KEY POINTS

  • France plans to roll out rapid COVID testing at airports for passengers bound for international destinations and travelers arriving from other countries
  • Air travel is down 66% for this year. The percentage jumps to 92% for international travel
  • Airlines are hoping to reduce the cost of testing to $10 per passenger from $250

U.S. airlines and airports have started taking matters into their own hands to try to mitigate the damage caused to the travel industry as a result of the coronavirus pandemic, offering test kits that cost as much as $250 to enable travelers to obtain proof they're not carrying the virus so they can avoid quarantines.

“We, as an airport, aren’t just going to sit around and let this thing take us down. We’re going to do everything we can to make this better in some way,” Joe Lopano, chief executive at Tampa International in Florida, told the Wall Street Journal.

The Journal said some airlines even are considering marketing some flights as COVID-tested trips, requiring all passengers to get checked before takeoff.

But with some test results taking as much as 72 hours, a passenger could become infected in the interim. There’s also the possibility of false negatives. And at $250 a pop, it was unclear how many people would be willing to add the cost to their travels. 

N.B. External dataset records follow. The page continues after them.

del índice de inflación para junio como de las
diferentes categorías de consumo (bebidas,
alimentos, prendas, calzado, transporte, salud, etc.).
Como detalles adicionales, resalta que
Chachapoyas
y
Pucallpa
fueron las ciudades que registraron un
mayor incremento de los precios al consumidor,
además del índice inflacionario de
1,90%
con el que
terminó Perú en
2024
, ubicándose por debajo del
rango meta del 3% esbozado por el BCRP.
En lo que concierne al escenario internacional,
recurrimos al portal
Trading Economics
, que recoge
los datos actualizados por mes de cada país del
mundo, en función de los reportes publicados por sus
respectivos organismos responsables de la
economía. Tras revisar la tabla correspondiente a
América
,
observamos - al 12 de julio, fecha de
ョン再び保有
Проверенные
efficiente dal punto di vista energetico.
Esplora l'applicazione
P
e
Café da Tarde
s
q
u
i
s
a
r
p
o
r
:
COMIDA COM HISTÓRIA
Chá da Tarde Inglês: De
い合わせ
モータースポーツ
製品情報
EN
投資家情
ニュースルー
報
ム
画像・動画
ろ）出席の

Airlines are hoping to get the costs down to $10.

France plans to roll out rapid COVID testing by the end of the month to jump-start air travel, but questions still were swirling over the odds of contracting coronavirus on an airplane.

French Transport Minister Jean-Baptiste Djebbari told CNews television passengers bound for international destinations and arrivals from other countries where infection rates are high will be offered the tests. The tests, however, are not mandatory.

The International Air Transport Association estimates airlines have lost $84.3 billion so far this year, with demand down 66%. International travel is estimated to be down 92%. The trade association also warns failure to impose consistent guidelines threatens millions of jobs in the travel industry.

Dr. David Freedman, a U.S. infectious disease specialist, said the airline industry is misconstruing his research on contracting the disease aboard a plane. IATA, Boeing, Airbus and Embraer held a recent news conference touting the low odds on contracting the disease aboard a plane.

“With only 44 identified potential cases of flight-related transmission among 1.2 billion travelers, that’s one case for every 27 million,” IATA medical adviser Dr David Powell said in a news release.

Freedman told Reuters, however, the numbers were low because testing was lacking.

“The absence of evidence is not evidence of absence,” Freedman said.

The Centers for Disease Control and Prevention estimated last month 11,000 people may have been exposed to coronavirus aboard airplanes, citing 1,600 known cases of people flying while contagious.

The U.N. International Civil Aviation Organization is developing guidelines to help countries set up testing regimes and plans to discuss the issue at its Oct. 29 meeting. The situation also is complicated by concerns about the accuracy of rapid COVID tests.

In addition to testing IATA is recommending social distancing at the airport, touchless check-in, in-flight masks and limiting passenger movement in cabins.

Plane cabins may be lower-risk than other indoor spaces because of ventilation that sweeps pathogens into high-grade filters. Boeing said its tests indicated sitting next to an infected passenger while wearing a mask is comparable to sitting seven feet from an infected co-worker in an office. Tests by Embraer indicated 0.13% of droplets from a cough would up in an adjacent passenger’s area. That dropped to 0.2% if masks were in place.

Dr. Henry Wu, associate professor at Atlanta’s Emory School of Medicine, told Reuters, however, the Embraer results don’t mean much without knowing how much of the virus it takes to infect someone.

A study published in the journal Emerging Infectious Diseases indicated planes – especially long flights – can serve as staging for a superspreader event, an instance in which a single infected passenger on a flight within Australia was responsible for 64 infections.